OMA357 Syllabus - Queuing And Reliability Modelling - 2021 Regulation - Open Elective | Anna University

OMA357 Syllabus - Queuing And Reliability Modelling - 2021 Regulation - Open Elective | Anna University

OMA357	QUEUEING AND RELIABILITY MODELLING	L T P C

3003

OBJECTIVES:

• To provide necessary basic concepts in probability and random processes for applications such as random signals, linear systems in communication engineering.
• To understand the concept of queueing models and apply in engineering.
• To provide the required mathematical support in real life problems and develop probabilistic models which can be used in several areas of science and engineering.
• To study the system reliability and hazard function for series and parallel systems.
• To implement Markovian Techniques for availability and maintainability which opens up new avenues for research.

UNIT I	RANDOM PROCESSES	9

Classification – Stationary process – Markov process - Poisson process – Discrete parameter Markov chain – Chapman Kolmogorov equations – Limiting distributions.

UNIT II	MARKOVIAN QUEUEING MODELS	9

Markovian queues – Birth and death processes – Single and multiple server queueing models – Little’s formula - Queues with finite waiting rooms.

UNIT III	ADVANCED QUEUEING MODELS	9

M/G/1 queue – Pollaczek Khinchin formula - M/D/1 and M/EK/1 as special cases – Series queues – Open Jackson networks.

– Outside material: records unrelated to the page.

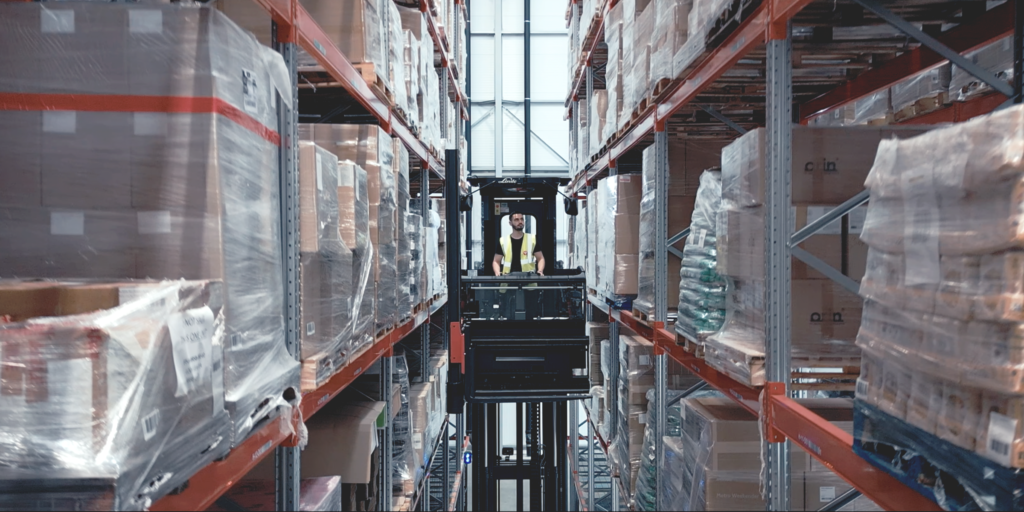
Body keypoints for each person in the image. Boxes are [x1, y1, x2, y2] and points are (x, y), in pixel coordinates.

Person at [492, 212, 546, 276]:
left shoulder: (532, 239)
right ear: (510, 223)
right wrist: (497, 273)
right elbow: (496, 261)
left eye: (522, 219)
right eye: (516, 220)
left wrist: (540, 271)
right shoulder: (503, 241)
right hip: (508, 279)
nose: (520, 222)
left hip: (529, 279)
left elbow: (540, 258)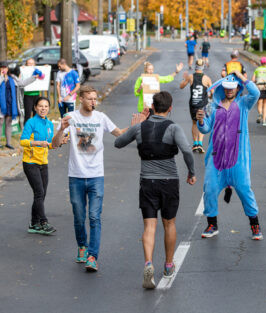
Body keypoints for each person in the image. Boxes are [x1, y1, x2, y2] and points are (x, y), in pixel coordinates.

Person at [114, 91, 196, 289]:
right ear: (170, 108)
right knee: (169, 224)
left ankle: (148, 263)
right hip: (169, 182)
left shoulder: (140, 127)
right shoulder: (173, 128)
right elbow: (186, 150)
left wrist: (135, 126)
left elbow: (118, 143)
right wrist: (191, 172)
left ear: (151, 106)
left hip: (147, 181)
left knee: (149, 226)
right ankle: (168, 265)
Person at [52, 85, 128, 272]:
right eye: (90, 98)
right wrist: (61, 130)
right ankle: (82, 246)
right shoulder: (70, 118)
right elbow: (54, 145)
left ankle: (93, 256)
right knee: (79, 216)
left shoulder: (101, 118)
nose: (94, 102)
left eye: (95, 98)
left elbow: (120, 133)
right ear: (81, 100)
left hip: (96, 176)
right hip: (76, 175)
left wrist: (138, 124)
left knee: (94, 216)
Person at [196, 72, 263, 240]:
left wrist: (243, 78)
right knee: (209, 189)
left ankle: (255, 225)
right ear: (222, 88)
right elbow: (205, 129)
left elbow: (256, 93)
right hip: (216, 159)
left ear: (238, 88)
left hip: (238, 160)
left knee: (244, 189)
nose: (229, 91)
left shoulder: (243, 103)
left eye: (233, 88)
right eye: (227, 88)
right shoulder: (212, 106)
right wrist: (201, 121)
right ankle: (212, 224)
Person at [20, 97, 59, 235]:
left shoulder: (49, 124)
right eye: (40, 106)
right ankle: (43, 222)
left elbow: (49, 144)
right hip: (30, 163)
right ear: (35, 107)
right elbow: (23, 141)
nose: (43, 109)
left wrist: (59, 142)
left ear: (49, 108)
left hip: (43, 163)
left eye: (46, 106)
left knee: (41, 195)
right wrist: (36, 143)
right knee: (39, 193)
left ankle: (33, 223)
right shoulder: (31, 122)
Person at [0, 61, 38, 149]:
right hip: (1, 105)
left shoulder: (12, 77)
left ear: (8, 69)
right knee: (0, 123)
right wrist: (2, 77)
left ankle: (8, 143)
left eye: (5, 68)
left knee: (8, 123)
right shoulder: (1, 77)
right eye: (2, 68)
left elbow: (22, 83)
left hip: (10, 104)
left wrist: (33, 77)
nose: (4, 69)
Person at [179, 59, 212, 153]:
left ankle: (195, 144)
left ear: (195, 66)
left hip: (193, 104)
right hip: (203, 104)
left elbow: (181, 86)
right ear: (203, 67)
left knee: (194, 123)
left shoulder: (190, 77)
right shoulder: (207, 78)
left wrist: (184, 79)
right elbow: (213, 92)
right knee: (202, 122)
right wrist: (209, 95)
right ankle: (200, 144)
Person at [23, 59, 46, 124]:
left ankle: (36, 127)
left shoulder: (37, 71)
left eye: (32, 63)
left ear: (35, 64)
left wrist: (45, 67)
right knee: (27, 113)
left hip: (36, 94)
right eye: (29, 63)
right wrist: (22, 69)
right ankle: (27, 129)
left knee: (36, 112)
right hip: (27, 95)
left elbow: (43, 76)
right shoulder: (24, 70)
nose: (31, 65)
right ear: (26, 64)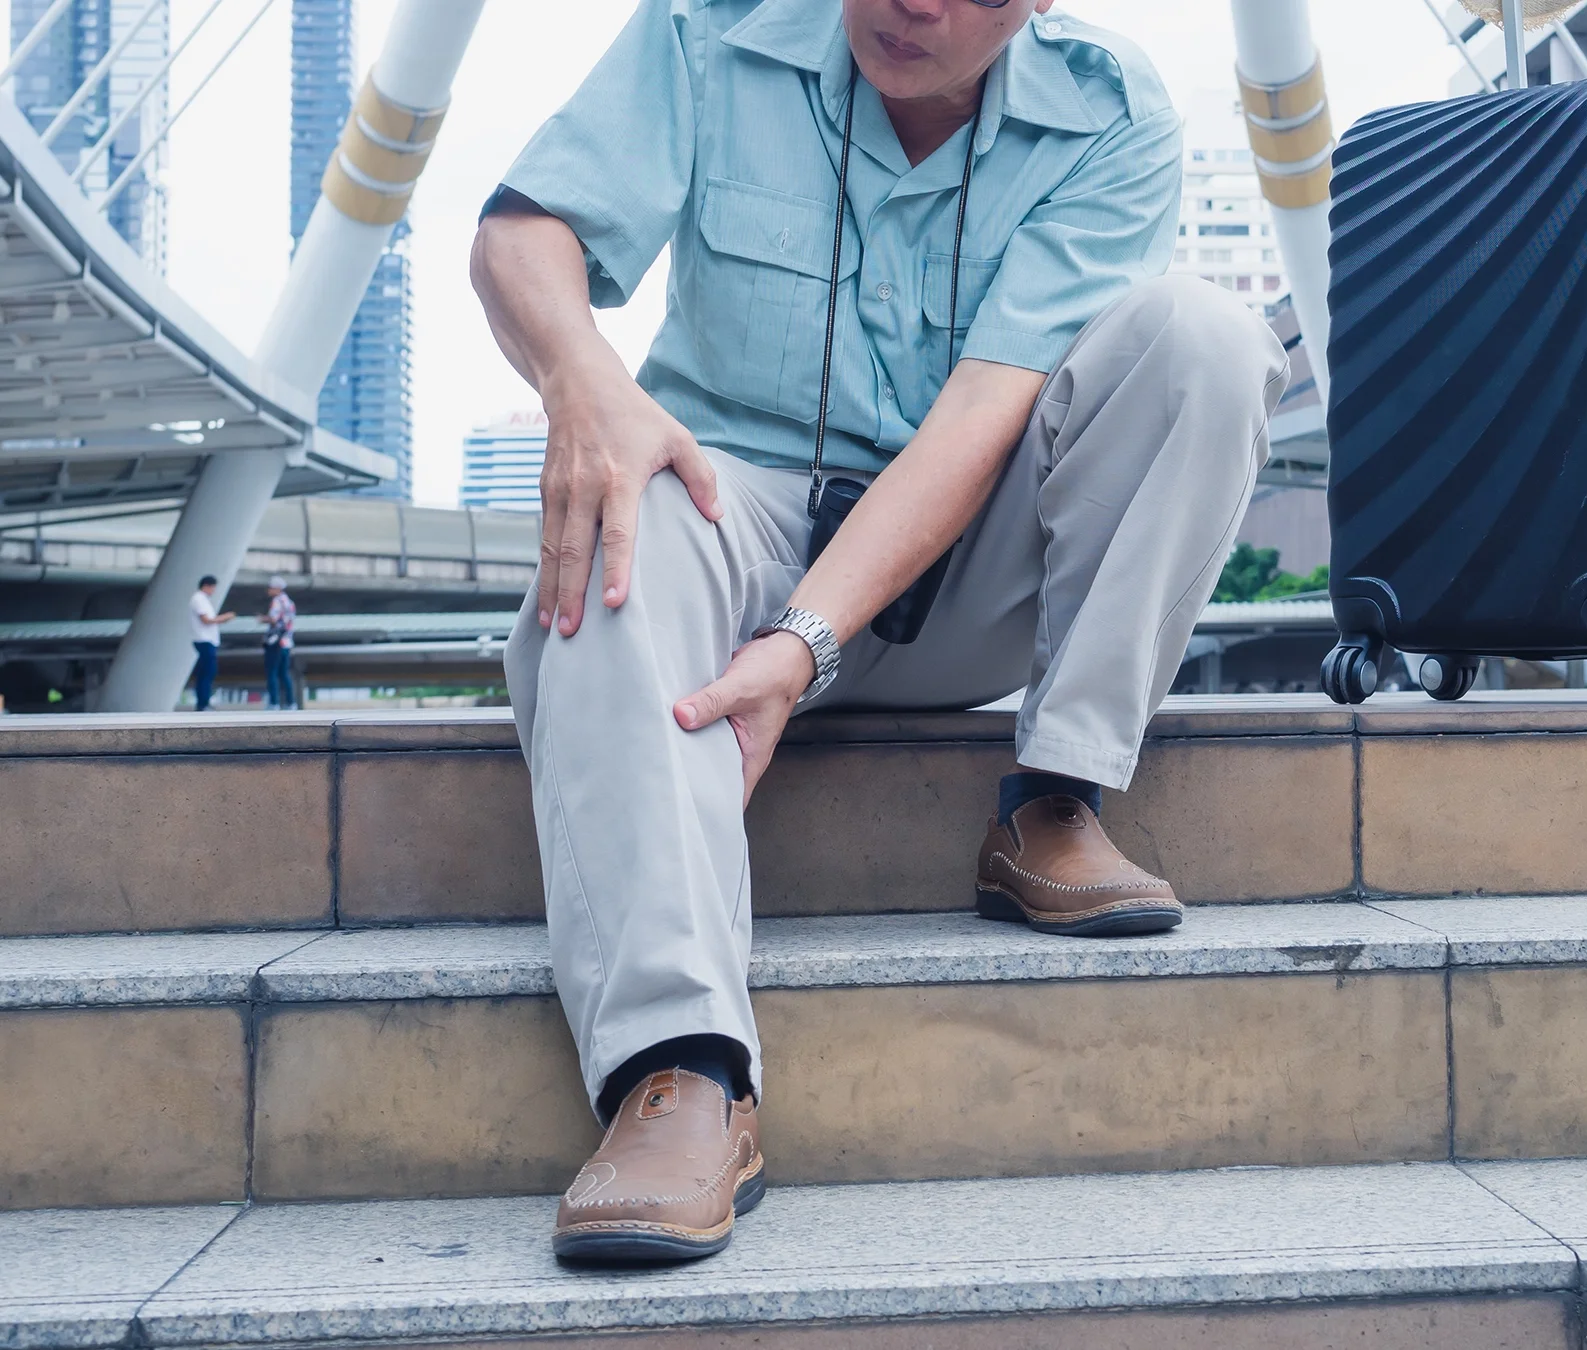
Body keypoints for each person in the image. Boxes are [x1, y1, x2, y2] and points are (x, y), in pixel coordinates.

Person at [472, 0, 1287, 1265]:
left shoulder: (1109, 111)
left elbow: (979, 420)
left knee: (1210, 342)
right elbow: (522, 233)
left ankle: (1055, 800)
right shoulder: (712, 27)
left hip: (963, 573)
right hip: (730, 538)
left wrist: (805, 644)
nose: (915, 3)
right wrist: (583, 380)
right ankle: (678, 1073)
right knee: (617, 519)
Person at [186, 575, 237, 710]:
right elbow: (206, 620)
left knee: (207, 672)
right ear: (207, 586)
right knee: (207, 672)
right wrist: (224, 618)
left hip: (208, 640)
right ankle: (203, 703)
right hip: (204, 639)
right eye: (213, 588)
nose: (214, 591)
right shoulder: (198, 599)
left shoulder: (203, 599)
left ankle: (204, 702)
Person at [262, 576, 299, 710]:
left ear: (277, 589)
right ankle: (291, 703)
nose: (268, 590)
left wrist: (263, 619)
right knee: (284, 673)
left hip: (275, 642)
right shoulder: (290, 602)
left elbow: (273, 618)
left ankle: (274, 703)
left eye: (270, 587)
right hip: (287, 642)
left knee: (272, 672)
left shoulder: (276, 601)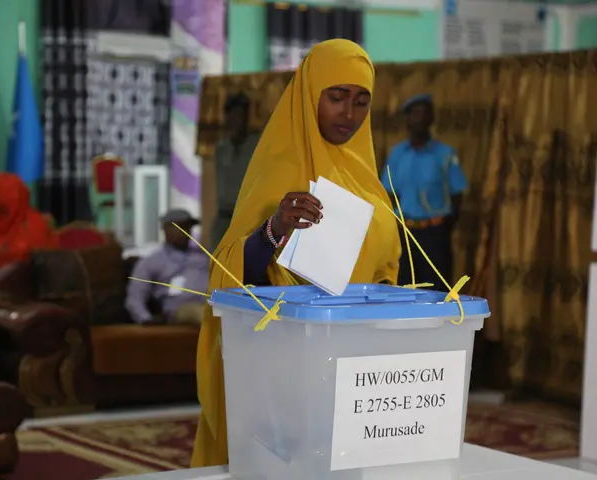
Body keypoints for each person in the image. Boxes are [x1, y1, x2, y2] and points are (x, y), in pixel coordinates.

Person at [191, 39, 401, 467]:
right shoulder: (280, 168)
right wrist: (275, 228)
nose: (349, 113)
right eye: (337, 97)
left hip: (355, 359)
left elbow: (384, 272)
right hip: (286, 360)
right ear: (310, 95)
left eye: (362, 101)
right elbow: (228, 276)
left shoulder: (365, 176)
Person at [381, 94, 468, 291]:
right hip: (404, 234)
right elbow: (387, 191)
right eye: (415, 113)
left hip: (434, 234)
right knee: (403, 290)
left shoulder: (445, 155)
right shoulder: (397, 154)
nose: (420, 118)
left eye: (425, 113)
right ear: (408, 119)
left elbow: (457, 194)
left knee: (436, 292)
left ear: (432, 119)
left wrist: (444, 227)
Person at [125, 209, 209, 325]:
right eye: (181, 227)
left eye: (188, 227)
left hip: (215, 302)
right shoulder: (152, 261)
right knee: (206, 314)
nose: (186, 231)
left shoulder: (204, 256)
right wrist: (146, 319)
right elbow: (135, 297)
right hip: (183, 308)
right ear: (166, 229)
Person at [210, 92, 261, 250]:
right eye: (232, 115)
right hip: (224, 218)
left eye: (240, 115)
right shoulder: (222, 147)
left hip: (248, 219)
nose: (236, 120)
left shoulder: (257, 145)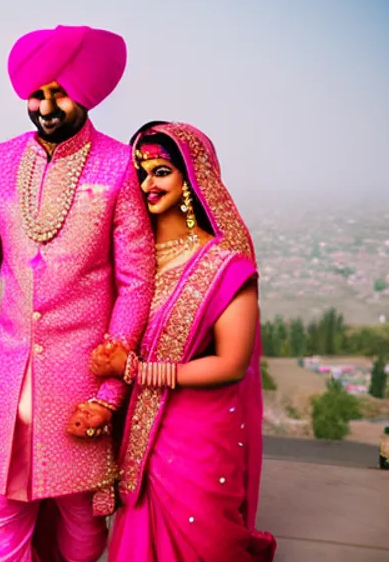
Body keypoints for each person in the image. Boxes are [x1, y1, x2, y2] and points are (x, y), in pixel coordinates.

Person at [0, 25, 155, 562]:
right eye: (37, 94)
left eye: (59, 94)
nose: (46, 107)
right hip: (5, 378)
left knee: (80, 519)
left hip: (81, 380)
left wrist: (108, 394)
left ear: (85, 94)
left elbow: (136, 282)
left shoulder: (119, 164)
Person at [90, 121, 277, 561]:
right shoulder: (130, 258)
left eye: (161, 171)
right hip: (137, 423)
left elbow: (232, 363)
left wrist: (136, 371)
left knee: (204, 537)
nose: (147, 183)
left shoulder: (225, 266)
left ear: (192, 177)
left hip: (197, 429)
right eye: (139, 171)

UNIT IV	SYSTEM RELIABILITY	9

Reliability and hazard functions- Exponential, Normal, Weibull and Gamma failure distribution – Time - dependent hazard models – Reliability of Series and Parallel Systems.

UNIT V	MAINTAINABILITY AND AVAILABILITY	9

Maintainability and Availability functions – Frequency of failures – Two Unit parallel system with repair – k out of m systems.

TOTAL: 45 PERIODS

OUTCOMES: Upon successful completion of the course, students should be able to:

• Enable the students to apply the concept of random processes in engineering disciplines.
• Students acquire skills in analyzing various queueing models.
• Students can understand and characterize phenomenon which evolve with respect to time in a probabilistic manner.
• Students can analyze reliability of the systems for various probability distributions.
• Students can be able to formulate problems using the maintainability and availability analyses by using theoretical approach.

TEXT BOOKS:

1. Shortle J.F, Gross D, Thompson J.M,Harris C.M., “Fundamentals of Queueing Theory”, John Wiley and Sons, New York,2018.
2. Balagurusamy E., “Reliability Engineering”, Tata McGraw Hill Publishing Company Ltd., New Delhi,2010.

REFERENCES:

1. Medhi J, ”Stochastic models of Queueing Theory”, Academic Press, Elsevier, Amsterdam, 2003.
2. Taha, H.A., "Operations Research", 9th Edition, Pearson India Education Services, Delhi, 2016.
3. Trivedi, K.S., "Probability and Statistics with Reliability, Queueing and Computer Science Applications", 2nd Edition, John Wiley and Sons, 2002.
4. Govil A.K., “Reliability Engineering”, Tata-McGraw Hill Publishing Company Ltd., New Delhi,1983.